Equity ETFs/ETPs listed in the US suffered net outflows of US$8.3bn during March, bringing net inflows for 2018 to US$43.5bn, which is less than the US$96.3bn in net inflows at this point last year. Fixed income ETFs and ETPs gathered net inflows of US$4.05bn, growing net inflows for 2018 to US$12.6bn, which is less than the US$32.3bn in net inflows at this point last year. During March investors chose to move from US Equity ETFs to fixed income and commodities products, according to ETFGI.

JP Morgan debuts Swiss trackers

The ETF segment at Switzerland's Six exchange is gaining another high-profile provider following the launch of the first tracker funds by JP Morgan Asset Management. This takes the number of ETF providers available via Six to a new high of 24, and the number of ETFs to a record 1,352.

The new products include two active ETFs - the first to be listed with Six in two years. The new JP Morgan Asset Management products listed with Six include 'a diversified investment in bonds with very short maturities from a broad spectrum of corporate and government issuers with good ratings (investment-grade); an investment in emerging market bonds; an ETF on short-dated euro-denominated government bonds; and a solution that targets hedge fund-like returns through the use of derivatives'.

Global X deploys Solactive 'driverless' vehicles index

Global X has licensed the Solactive Autonomous & Electric Vehicles Index, to be used as the basis for the Global X Autonomous & Electric Vehicles ETF (DRIV) listed on the Nasdaq stock exchange.

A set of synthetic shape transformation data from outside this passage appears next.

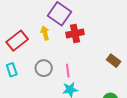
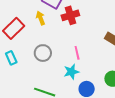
pink line: (68, 71) -> (77, 53), moved

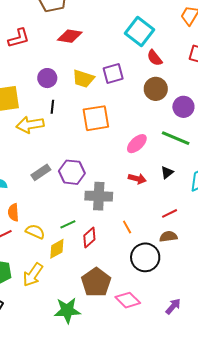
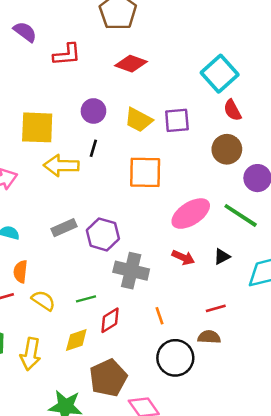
pink ellipse: (137, 144) -> (191, 214), size x1.4
yellow diamond: (57, 249) -> (76, 340), moved
yellow arrow: (33, 275) -> (31, 354), turned -35

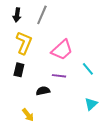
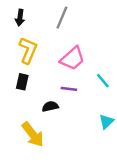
gray line: (42, 15) -> (62, 18), moved
yellow arrow: (28, 115) -> (33, 134), size x1.6

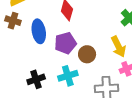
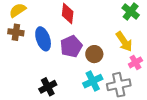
cyan cross: (68, 76) -> (93, 81), moved

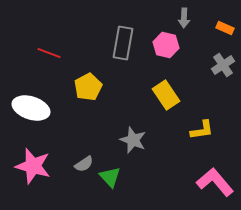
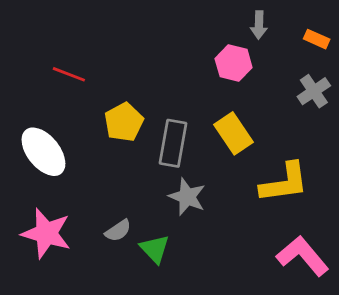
gray rectangle: (123, 43) -> (173, 143), moved
white ellipse: (31, 108) -> (43, 152), turned 33
yellow L-shape: (202, 130) -> (284, 183), size x1.5

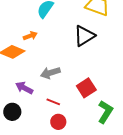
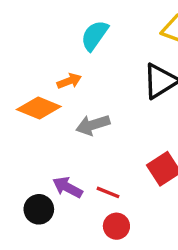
gray arrow: (50, 73) -> (93, 125), moved
purple arrow: (24, 88) -> (68, 187), moved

The ETF tracks the performance of companies involved in the production of electric or hybrid vehicles and the development of self-driving technology, via Artis, a proprietary algorithm-based screening tool developed by Solactive. Artis - acronym for Algorithmic Theme Identification System - makes use of systems such as natural language processing to select companies that have best exposure to specific themes.

Industry forecasts show that the market for electric vehicles and autonomous driving will accelerate in the upcoming years, supported by factors such as climate regulation, technological advancements, consumer preferences, and falling costs, according to Solactive.

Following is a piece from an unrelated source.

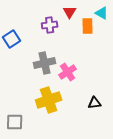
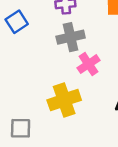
gray cross: (45, 63) -> (71, 37), moved

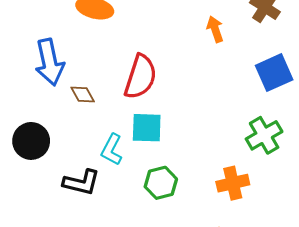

DWS expands suite of dividend income trackers

Xtrackers has launched three new dividend ETFs that include a quality filter as part of the securities selection process. The Xtrackers Morningstar US Quality Dividend Ucits ETF, the Xtrackers Morningstar Global Quality Dividend Ucits ETF and the Xtrackers MSCI World High Dividend Yield Ucits ETF have listed on the Deutsche Börse and the London Stock Exchange.

All three new ETFs utilise quality screening to tilt towards securities with attractive fundamentals as well as sustainably high dividends. The index methodology for the Xtrackers MSCI World High Dividend Yield Ucits ETF screens out stocks with weak fundamentals based on return-on-equity, earnings variability and debt-to-equity, while also filtering out stocks with a negative or extremely high pay-out ratio and stocks that do not have a track record of persistent dividend payments.

The two Xtrackers ETFs tracking Morningstar indices take a different approach, utilising proprietary Morningstar analysis based on the firm's Economic Moat research methodology, which aims to build a picture of the fundamental health of a company inclusive of intangible factors such as brand impact, as well as other factors. The Morningstar quality screening therefore aims to look beyond accounting metrics.